What Do Ads And Pancakes Have In Common?

My kids love pancakes and so I find myself making pancakes… a lot.

Through this valuable hands on experience, I have learned that pretty much no matter what you do, that first pancake off the griddle always sucks. While even a bad pancake is still pretty good, it just doesnt have the same color or fluffiness as the rest of the batch. I have stopped fighting this fact, and instead just started donating the first pancake to the dog.

We’re seeing the same thing with Facebook campaigns. That first day of any campaign is almost always terrible. High CPA. High CPC. Low CTR. This is likely due to the staggered approval of creative and the “algorithm optimizing” but the explanation doesn’t make the loss of ad dollars any more palatable or easier to explain to clients. While strong campaigns will bounce back in the days that follows, it still kinda sucks to start the game down by a touchdown.

Is anyone else seeing this or have an idea for how to avoid this? Would love some suggestions on how to make campaigns stronger out of the gate? Answer quickly. My dog is getting very fat.


Ads Just Lead Horses To Water

Ads don’t drive revenue. Ads drive traffic.

This is an important distinction to understand for anyone looking to launch a digital media campaign. Your ad creative can be insanely creative, wildly compelling and perfectly targeted, but all it is doing, at the end of the day, is sending a warm lead to your website.

The onus is still on your website to convert that lead into a sale. If the website does not convey the right information or offer a clear path to purchase, the user will leave.

As we like to say around the office, “you can lead a horse to water, but if the water tastes like shit, you can’t expect him to drink.”


Curiosity Killed The Cat (And Your Campaign)

Curiosity is not the same thing as intent.

This is a particularly important distinction when it comes to evaluating ad creative. If you run a campaign with really cryptic, overpromising or intentionally vague ad creative, you might see a sky high click through and in turn, a fairly low cost per click, but this does not mean the campaign is successful.

In fact, you could be undermining your performance from a sales perspective by ensuring that’s peoples first impression is disappointment or using up your budget on people who just want to see what’s going on. These people will covert less and view your brand in a negative light moving forward. Seems like an awfully big price to pay for a strong CTR.

When it comes to ad creative, the key is balance. You want to excite and engage people, but remain honest and only make promises you can deliver upon. You should be willing to punt a few bucks on your CPC to make sure you’re talking to the right customers and creating genuine interest to purchase your product.
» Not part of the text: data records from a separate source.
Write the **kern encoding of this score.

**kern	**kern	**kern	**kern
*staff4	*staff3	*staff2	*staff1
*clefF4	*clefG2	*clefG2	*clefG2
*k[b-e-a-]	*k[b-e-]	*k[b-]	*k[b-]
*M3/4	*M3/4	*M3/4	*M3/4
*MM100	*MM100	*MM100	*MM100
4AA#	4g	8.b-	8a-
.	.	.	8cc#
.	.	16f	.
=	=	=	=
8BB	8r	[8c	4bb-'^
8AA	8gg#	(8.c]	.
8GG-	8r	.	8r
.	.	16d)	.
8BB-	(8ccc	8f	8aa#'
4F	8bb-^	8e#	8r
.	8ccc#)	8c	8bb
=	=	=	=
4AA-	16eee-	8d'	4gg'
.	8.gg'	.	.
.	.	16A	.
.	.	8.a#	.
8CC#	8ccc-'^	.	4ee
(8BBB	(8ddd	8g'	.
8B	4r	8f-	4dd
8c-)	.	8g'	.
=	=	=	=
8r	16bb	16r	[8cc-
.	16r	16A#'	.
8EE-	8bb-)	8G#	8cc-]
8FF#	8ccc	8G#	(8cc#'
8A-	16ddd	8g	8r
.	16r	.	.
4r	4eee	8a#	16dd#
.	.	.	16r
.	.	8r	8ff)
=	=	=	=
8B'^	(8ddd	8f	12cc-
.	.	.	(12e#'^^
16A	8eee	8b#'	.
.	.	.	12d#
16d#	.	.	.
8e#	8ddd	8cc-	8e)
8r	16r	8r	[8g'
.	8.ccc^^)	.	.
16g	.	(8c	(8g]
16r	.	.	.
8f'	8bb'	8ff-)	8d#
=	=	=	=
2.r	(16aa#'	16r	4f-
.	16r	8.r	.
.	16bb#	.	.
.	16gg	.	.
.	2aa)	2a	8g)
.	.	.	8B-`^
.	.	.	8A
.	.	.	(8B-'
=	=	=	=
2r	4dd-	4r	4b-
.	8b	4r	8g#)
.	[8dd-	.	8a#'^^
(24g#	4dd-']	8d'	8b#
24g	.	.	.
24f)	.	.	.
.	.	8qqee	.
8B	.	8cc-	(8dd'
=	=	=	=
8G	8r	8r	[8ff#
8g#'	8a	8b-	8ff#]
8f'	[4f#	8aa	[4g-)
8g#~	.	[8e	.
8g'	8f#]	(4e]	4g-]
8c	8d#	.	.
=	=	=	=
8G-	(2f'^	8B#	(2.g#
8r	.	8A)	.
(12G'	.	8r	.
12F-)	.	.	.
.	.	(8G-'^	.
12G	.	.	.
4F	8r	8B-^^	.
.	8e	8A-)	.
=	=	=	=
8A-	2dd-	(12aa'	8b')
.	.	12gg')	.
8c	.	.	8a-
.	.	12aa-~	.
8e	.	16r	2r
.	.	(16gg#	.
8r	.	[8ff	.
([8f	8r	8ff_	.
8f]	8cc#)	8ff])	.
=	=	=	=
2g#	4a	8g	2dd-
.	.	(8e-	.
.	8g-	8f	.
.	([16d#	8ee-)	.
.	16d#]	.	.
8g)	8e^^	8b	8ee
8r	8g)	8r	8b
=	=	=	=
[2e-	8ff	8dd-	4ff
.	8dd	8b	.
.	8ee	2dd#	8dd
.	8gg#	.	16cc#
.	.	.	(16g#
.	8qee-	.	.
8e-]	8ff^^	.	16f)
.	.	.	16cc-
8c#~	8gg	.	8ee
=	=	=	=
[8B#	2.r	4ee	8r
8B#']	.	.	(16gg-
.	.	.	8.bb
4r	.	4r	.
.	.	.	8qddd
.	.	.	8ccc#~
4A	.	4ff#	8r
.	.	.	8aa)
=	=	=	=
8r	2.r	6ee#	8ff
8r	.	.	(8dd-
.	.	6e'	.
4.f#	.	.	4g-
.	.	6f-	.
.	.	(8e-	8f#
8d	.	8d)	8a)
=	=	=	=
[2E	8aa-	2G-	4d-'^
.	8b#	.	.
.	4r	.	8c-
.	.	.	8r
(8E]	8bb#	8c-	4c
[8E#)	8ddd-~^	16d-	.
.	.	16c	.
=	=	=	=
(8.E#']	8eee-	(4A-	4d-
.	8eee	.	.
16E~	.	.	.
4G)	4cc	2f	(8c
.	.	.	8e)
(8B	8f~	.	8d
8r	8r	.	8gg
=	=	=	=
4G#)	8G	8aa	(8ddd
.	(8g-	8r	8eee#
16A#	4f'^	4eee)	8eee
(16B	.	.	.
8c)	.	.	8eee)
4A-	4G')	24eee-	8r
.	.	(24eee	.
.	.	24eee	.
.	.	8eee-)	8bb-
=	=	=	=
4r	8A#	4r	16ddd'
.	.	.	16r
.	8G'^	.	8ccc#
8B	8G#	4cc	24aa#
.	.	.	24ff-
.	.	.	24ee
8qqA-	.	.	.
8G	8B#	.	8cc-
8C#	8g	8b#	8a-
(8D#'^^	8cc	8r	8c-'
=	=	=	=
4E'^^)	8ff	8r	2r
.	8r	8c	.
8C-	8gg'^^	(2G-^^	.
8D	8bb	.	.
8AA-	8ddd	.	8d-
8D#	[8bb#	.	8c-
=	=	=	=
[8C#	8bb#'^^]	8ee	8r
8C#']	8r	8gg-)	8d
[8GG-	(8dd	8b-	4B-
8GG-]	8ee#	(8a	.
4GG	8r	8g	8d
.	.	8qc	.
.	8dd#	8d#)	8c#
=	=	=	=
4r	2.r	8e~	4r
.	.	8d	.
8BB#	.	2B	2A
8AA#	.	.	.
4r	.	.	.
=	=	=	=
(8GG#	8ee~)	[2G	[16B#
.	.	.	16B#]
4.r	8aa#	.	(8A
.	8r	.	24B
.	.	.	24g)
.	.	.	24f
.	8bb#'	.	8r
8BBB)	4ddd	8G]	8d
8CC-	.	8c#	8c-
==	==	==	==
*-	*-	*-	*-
While not as sexy as a campaign that teases people with the next best thing, this approach will lead to more sales and a more genuine connection with your customers.


Never Underestimate The Weekly Call

An agency’s greatest weapon is the weekly check-in call.

It keeps the lines of communication open in ways email can’t.

It lets your clients know what you’re working on and why.

It lets you know what your clients are working on and why.

It gives you a chance to highlight your successes and frame why things might not be performing as planned.

It reminds your clients that you are real people.

That last piece is especially important for client retention. It’s easy for anyone who hires a vendor to perceive them as some faceless entity trying to run through the motions just to collect a check every month.

The weekly call is your opportunity to undermine that. It lets you remind your clients that you’re on their team and that their goals and struggles are your goals and struggles. This allows the client to view you as an extension of their team and not a set of strangers who work in a different office.